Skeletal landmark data

---

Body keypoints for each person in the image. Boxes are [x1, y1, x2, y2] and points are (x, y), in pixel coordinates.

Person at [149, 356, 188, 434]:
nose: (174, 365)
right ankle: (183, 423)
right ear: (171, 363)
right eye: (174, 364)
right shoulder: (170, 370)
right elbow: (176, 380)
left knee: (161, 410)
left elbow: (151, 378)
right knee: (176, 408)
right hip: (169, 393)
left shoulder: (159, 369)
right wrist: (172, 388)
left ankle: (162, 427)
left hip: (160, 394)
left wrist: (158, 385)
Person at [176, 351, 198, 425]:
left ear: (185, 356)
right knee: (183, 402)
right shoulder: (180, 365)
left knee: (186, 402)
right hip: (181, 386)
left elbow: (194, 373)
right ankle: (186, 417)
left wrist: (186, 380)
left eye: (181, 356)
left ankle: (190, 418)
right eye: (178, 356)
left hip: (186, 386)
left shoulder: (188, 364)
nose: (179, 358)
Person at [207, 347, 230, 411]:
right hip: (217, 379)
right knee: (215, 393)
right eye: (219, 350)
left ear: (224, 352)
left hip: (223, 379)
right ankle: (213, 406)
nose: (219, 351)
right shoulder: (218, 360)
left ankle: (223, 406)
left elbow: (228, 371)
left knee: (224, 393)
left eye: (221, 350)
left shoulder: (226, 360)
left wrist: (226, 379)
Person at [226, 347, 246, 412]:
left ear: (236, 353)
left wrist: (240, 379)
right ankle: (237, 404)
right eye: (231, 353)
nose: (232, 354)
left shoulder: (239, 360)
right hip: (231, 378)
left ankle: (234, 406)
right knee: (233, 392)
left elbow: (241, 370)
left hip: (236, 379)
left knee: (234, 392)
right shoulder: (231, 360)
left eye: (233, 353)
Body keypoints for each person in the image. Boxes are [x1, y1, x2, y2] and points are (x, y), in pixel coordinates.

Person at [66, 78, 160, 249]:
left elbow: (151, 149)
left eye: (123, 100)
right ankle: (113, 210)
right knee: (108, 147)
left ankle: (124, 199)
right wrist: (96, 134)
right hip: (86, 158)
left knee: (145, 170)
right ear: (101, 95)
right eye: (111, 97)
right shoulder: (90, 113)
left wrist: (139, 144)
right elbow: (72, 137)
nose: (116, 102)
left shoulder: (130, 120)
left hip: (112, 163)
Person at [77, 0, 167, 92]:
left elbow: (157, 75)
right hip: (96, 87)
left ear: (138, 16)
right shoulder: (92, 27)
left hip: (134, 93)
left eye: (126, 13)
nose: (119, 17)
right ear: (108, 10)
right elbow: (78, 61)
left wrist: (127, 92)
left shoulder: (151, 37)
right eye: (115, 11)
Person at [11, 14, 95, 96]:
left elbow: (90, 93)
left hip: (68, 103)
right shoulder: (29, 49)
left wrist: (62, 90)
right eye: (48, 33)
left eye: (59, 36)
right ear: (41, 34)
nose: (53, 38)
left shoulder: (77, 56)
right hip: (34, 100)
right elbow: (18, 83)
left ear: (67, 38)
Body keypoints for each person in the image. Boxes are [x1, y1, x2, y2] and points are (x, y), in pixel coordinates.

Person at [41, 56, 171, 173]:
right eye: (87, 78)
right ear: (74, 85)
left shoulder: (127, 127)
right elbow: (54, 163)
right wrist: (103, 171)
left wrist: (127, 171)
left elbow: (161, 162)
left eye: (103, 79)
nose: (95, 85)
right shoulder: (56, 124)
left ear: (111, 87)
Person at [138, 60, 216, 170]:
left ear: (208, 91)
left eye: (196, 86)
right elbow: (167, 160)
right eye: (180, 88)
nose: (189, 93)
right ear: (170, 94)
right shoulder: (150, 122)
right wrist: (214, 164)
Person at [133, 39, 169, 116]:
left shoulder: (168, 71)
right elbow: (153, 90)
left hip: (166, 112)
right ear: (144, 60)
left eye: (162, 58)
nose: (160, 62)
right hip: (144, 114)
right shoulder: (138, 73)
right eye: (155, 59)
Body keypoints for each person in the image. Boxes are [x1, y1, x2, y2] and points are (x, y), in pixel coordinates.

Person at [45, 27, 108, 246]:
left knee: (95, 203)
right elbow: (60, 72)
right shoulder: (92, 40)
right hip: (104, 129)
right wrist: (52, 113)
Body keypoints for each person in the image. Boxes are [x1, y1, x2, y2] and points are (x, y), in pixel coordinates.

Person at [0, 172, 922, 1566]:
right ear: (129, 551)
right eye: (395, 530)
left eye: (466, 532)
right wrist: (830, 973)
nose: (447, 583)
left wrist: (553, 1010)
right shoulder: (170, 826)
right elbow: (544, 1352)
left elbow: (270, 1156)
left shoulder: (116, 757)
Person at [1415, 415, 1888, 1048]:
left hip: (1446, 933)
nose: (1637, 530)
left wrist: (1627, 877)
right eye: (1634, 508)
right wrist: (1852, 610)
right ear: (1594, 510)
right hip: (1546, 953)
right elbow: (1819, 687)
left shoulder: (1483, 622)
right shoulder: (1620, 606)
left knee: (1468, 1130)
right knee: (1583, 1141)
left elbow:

---

WHAT IS REQUIRED
Say how many lines in the records above hold "ankle", and give no other text.

ANSWER TO THIS PROBLEM
10